Division of Transplantation Surgery
The Division of Transplantation Surgery has 15 ongoing research studies, including four investigator-initiated clinical trials studying immunosuppression minimization, gene expression in allograft biopsies, and comparison of surgical techniques used for living kidney donors. Seven industry-sponsored trials of pharmaceutical agents are underway, investigating novel pharmaceutical agents for immunosuppression, ischemia-reperfusion injury, and maturation of arteriovenous fistulas and grafts. There are also several retrospective database studies looking at outcomes in transplantation, living donation, immunosuppressive protocols and dialysis access procedures.

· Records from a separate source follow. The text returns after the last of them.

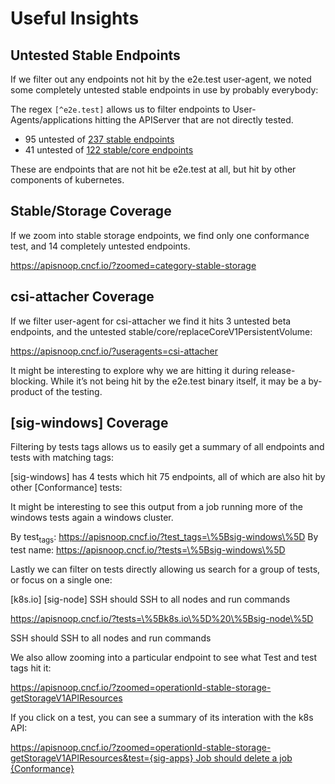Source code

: * Useful Insights

** Untested Stable Endpoints

If we filter out any endpoints not hit by the e2e.test user-agent, we noted some completely untested stable endpoints in use by probably everybody:

The regex ~[^e2e.test]~ allows us to filter endpoints to User-Agents/applications hitting the APIServer that are not directly tested.

- 95 untested of [[https://apisnoop.cncf.io/?useragents=%5B^e2e.test%5D&zoomed=level-stable][237 stable endpoints]]
- 41 untested of [[https://apisnoop.cncf.io/?useragents=%5B^e2e.test%5D&zoomed=category-stable-core][122 stable/core endpoints]]

[[./docs/images/user-agent-e2e-filter-full.png]]

These are endpoints that are not hit be e2e.test at all, but hit by other components of kubernetes.

** Stable/Storage Coverage

If we zoom into stable storage endpoints, we find only one conformance test, and 14 completely untested endpoints.

[[https://apisnoop.cncf.io/?zoomed=category-stable-storage]]

[[./docs/images/zoom-stable-storage.png]]

** csi-attacher Coverage

If we filter user-agent for csi-attacher we find it hits 3 untested beta endpoints, and the untested stable/core/replaceCoreV1PersistentVolume:

[[https://apisnoop.cncf.io/?useragents=csi-attacher]]

It might be interesting to explore why we are hitting it during release-blocking. While it’s not being hit by the e2e.test binary itself, it may be a by-product of the testing.

[[./docs/images/user-agent-e2e-filter-csi.png]]

** [sig-windows] Coverage

Filtering by tests tags allows us to easily get a summary of all endpoints and tests with matching tags:

[sig-windows] has 4 tests which hit 75 endpoints, all of which are also hit by other [Conformance] tests:

It might be interesting to see this output from a job running more of the windows tests again a windows cluster.

By test_tags: [[https://apisnoop.cncf.io/?test_tags=\%5Bsig-windows\%5D]]
By test name: [[https://apisnoop.cncf.io/?tests=\%5Bsig-windows\%5D]]

Lastly we can filter on tests directly allowing us search for a group of tests, or focus on a single one:

[[./docs/images/test-tag-filter-sig-windows.png]]

[k8s.io] [sig-node] SSH should SSH to all nodes and run commands

[[https://apisnoop.cncf.io/?tests=\%5Bk8s.io\%5D%20\%5Bsig-node\%5D]]

SSH should SSH to all nodes and run commands

We also allow zooming into a particular endpoint to see what Test and test tags hit it:

[[https://apisnoop.cncf.io/?zoomed=operationId-stable-storage-getStorageV1APIResources]]

[[./docs/images/zoom-getStorageResources-tests.png]]

If you click on a test, you can see a summary of its interation with the k8s API:

[[https://deploy-preview-241--apisnoop.netlify.com/?zoomed=operationId-stable-storage-getStorageV1APIResources&test=%255Bsig-apps%255D%2520Job%2520should%2520delete%2520a%2520job%2520%255BConformance%255D][https://apisnoop.cncf.io/?zoomed=operationId-stable-storage-getStorageV1APIResources&test={sig-apps} Job should delete a job {Conformance}]]

[[./docs/images/zoom-getStorageResources-test.png]]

Weill Cornell’s surgical and medical transplant specialists have also developed a noninvasive test utilizing molecular signatures to more accurately predict organ rejection. Under molecular guidance, the transplant team hopes to be able to fine-tune medications for patients, minimizing their exposure to immunosuppression. Based on the tests developed at Weill Cornell, an NIH-sponsored multicenter study further tested the sensitivity and specificity of measuring RNA for key immune cell regulators in renal transplant patients, hopefully providing transplant physicians with tools for a more complete appraisal of graft function and risk of organ rejection.

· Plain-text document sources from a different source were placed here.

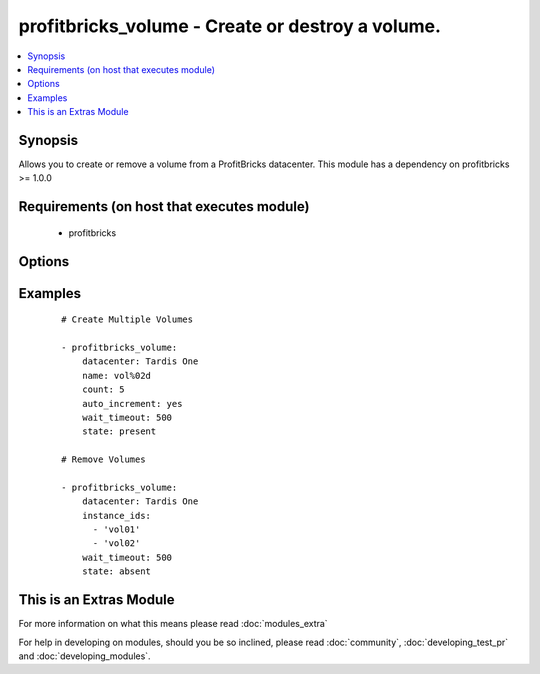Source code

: .. _profitbricks_volume:


profitbricks_volume - Create or destroy a volume.
+++++++++++++++++++++++++++++++++++++++++++++++++

.. versionadded:: 2.0


.. contents::
   :local:
   :depth: 1


Synopsis
--------

Allows you to create or remove a volume from a ProfitBricks datacenter. This module has a dependency on profitbricks >= 1.0.0


Requirements (on host that executes module)
-------------------------------------------

  * profitbricks


Options
-------

.. raw:: html

    <table border=1 cellpadding=4>
    <tr>
    <th class="head">parameter</th>
    <th class="head">required</th>
    <th class="head">default</th>
    <th class="head">choices</th>
    <th class="head">comments</th>
    </tr>
            <tr>
    <td>auto_increment<br/><div style="font-size: small;"></div></td>
    <td>no</td>
    <td>True</td>
        <td><ul><li>yes</li><li>no</li></ul></td>
        <td><div>Whether or not to increment a single number in the name for created virtual machines.</div></td></tr>
            <tr>
    <td>bus<br/><div style="font-size: small;"></div></td>
    <td>no</td>
    <td>VIRTIO</td>
        <td><ul><li>IDE</li><li>VIRTIO</li></ul></td>
        <td><div>The bus type.</div></td></tr>
            <tr>
    <td>count<br/><div style="font-size: small;"></div></td>
    <td>no</td>
    <td>1</td>
        <td><ul></ul></td>
        <td><div>The number of volumes you wish to create.</div></td></tr>
            <tr>
    <td>datacenter<br/><div style="font-size: small;"></div></td>
    <td>yes</td>
    <td></td>
        <td><ul></ul></td>
        <td><div>The datacenter in which to create the volumes.</div></td></tr>
            <tr>
    <td>disk_type<br/><div style="font-size: small;"></div></td>
    <td>no</td>
    <td>HDD</td>
        <td><ul></ul></td>
        <td><div>The disk type. Currently only HDD.</div></td></tr>
            <tr>
    <td>image<br/><div style="font-size: small;"></div></td>
    <td>yes</td>
    <td></td>
        <td><ul></ul></td>
        <td><div>The system image ID for the volume, e.g. a3eae284-a2fe-11e4-b187-5f1f641608c8. This can also be a snapshot image ID.</div></td></tr>
            <tr>
    <td>instance_ids<br/><div style="font-size: small;"></div></td>
    <td>no</td>
    <td></td>
        <td><ul></ul></td>
        <td><div>list of instance ids, currently only used when state='absent' to remove instances.</div></td></tr>
            <tr>
    <td>licence_type<br/><div style="font-size: small;"></div></td>
    <td>no</td>
    <td>UNKNOWN</td>
        <td><ul><li>LINUX</li><li>WINDOWS</li><li>UNKNOWN</li><li>OTHER</li></ul></td>
        <td><div>The licence type for the volume. This is used when the image is non-standard.</div></td></tr>
            <tr>
    <td>name<br/><div style="font-size: small;"></div></td>
    <td>yes</td>
    <td></td>
        <td><ul></ul></td>
        <td><div>The name of the volumes. You can enumerate the names using auto_increment.</div></td></tr>
            <tr>
    <td>size<br/><div style="font-size: small;"></div></td>
    <td>no</td>
    <td>10</td>
        <td><ul></ul></td>
        <td><div>The size of the volume.</div></td></tr>
            <tr>
    <td>state<br/><div style="font-size: small;"></div></td>
    <td>no</td>
    <td>present</td>
        <td><ul><li>present</li><li>absent</li></ul></td>
        <td><div>create or terminate datacenters</div></td></tr>
            <tr>
    <td>subscription_password<br/><div style="font-size: small;"></div></td>
    <td>no</td>
    <td></td>
        <td><ul></ul></td>
        <td><div>THe ProfitBricks password. Overrides the PB_PASSWORD environement variable.</div></td></tr>
            <tr>
    <td>subscription_user<br/><div style="font-size: small;"></div></td>
    <td>no</td>
    <td></td>
        <td><ul></ul></td>
        <td><div>The ProfitBricks username. Overrides the PB_SUBSCRIPTION_ID environement variable.</div></td></tr>
            <tr>
    <td>wait<br/><div style="font-size: small;"></div></td>
    <td>no</td>
    <td>yes</td>
        <td><ul><li>yes</li><li>no</li></ul></td>
        <td><div>wait for the datacenter to be created before returning</div></td></tr>
            <tr>
    <td>wait_timeout<br/><div style="font-size: small;"></div></td>
    <td>no</td>
    <td>600</td>
        <td><ul></ul></td>
        <td><div>how long before wait gives up, in seconds</div></td></tr>
        </table>
    </br>



Examples
--------

 ::

    
    # Create Multiple Volumes
    
    - profitbricks_volume:
        datacenter: Tardis One
        name: vol%02d
        count: 5
        auto_increment: yes
        wait_timeout: 500
        state: present
    
    # Remove Volumes
    
    - profitbricks_volume:
        datacenter: Tardis One
        instance_ids:
          - 'vol01'
          - 'vol02'
        wait_timeout: 500
        state: absent
    




    
This is an Extras Module
------------------------

For more information on what this means please read :doc:`modules_extra`

    
For help in developing on modules, should you be so inclined, please read :doc:`community`, :doc:`developing_test_pr` and :doc:`developing_modules`.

The Division’s hepatobiliary and liver transplant faculty members seek answers to a number of challenging clinical questions in the areas of living donor liver transplantation, laparoscopic liver resection, primary and secondary liver cancers, pancreatic surgery and complex biliary surgery.
Division of Vascular and Endovascular Surgery
In the Division of Vascular and Endovascular Surgery, clinical research includes long-term outcome studies of minimally invasive techniques, including catheter-based interventions for carotid, aortic and lower extremity arterial disease; the evaluation of endovascular repair of aortic aneurysms as an alternative to traditional open surgery; new and advanced imaging techniques for peripheral vascular disease; and a bone marrow cell therapy trial for treatment of patients with limb-threatening lower extremity vascular disease. Weill Cornell was a major participant in the NIH-sponsored Carotid Revascularization Endarterectomy Versus Stent Trial (CREST), which studied symptomatic and asymptomatic patients undergoing stent placement or surgery, and studies evaluating carotid stenting for those at high risk for undergoing traditional carotid artery surgery. The Division is working to establish a prospective database to track clinical outcomes with the goal of improving patient care.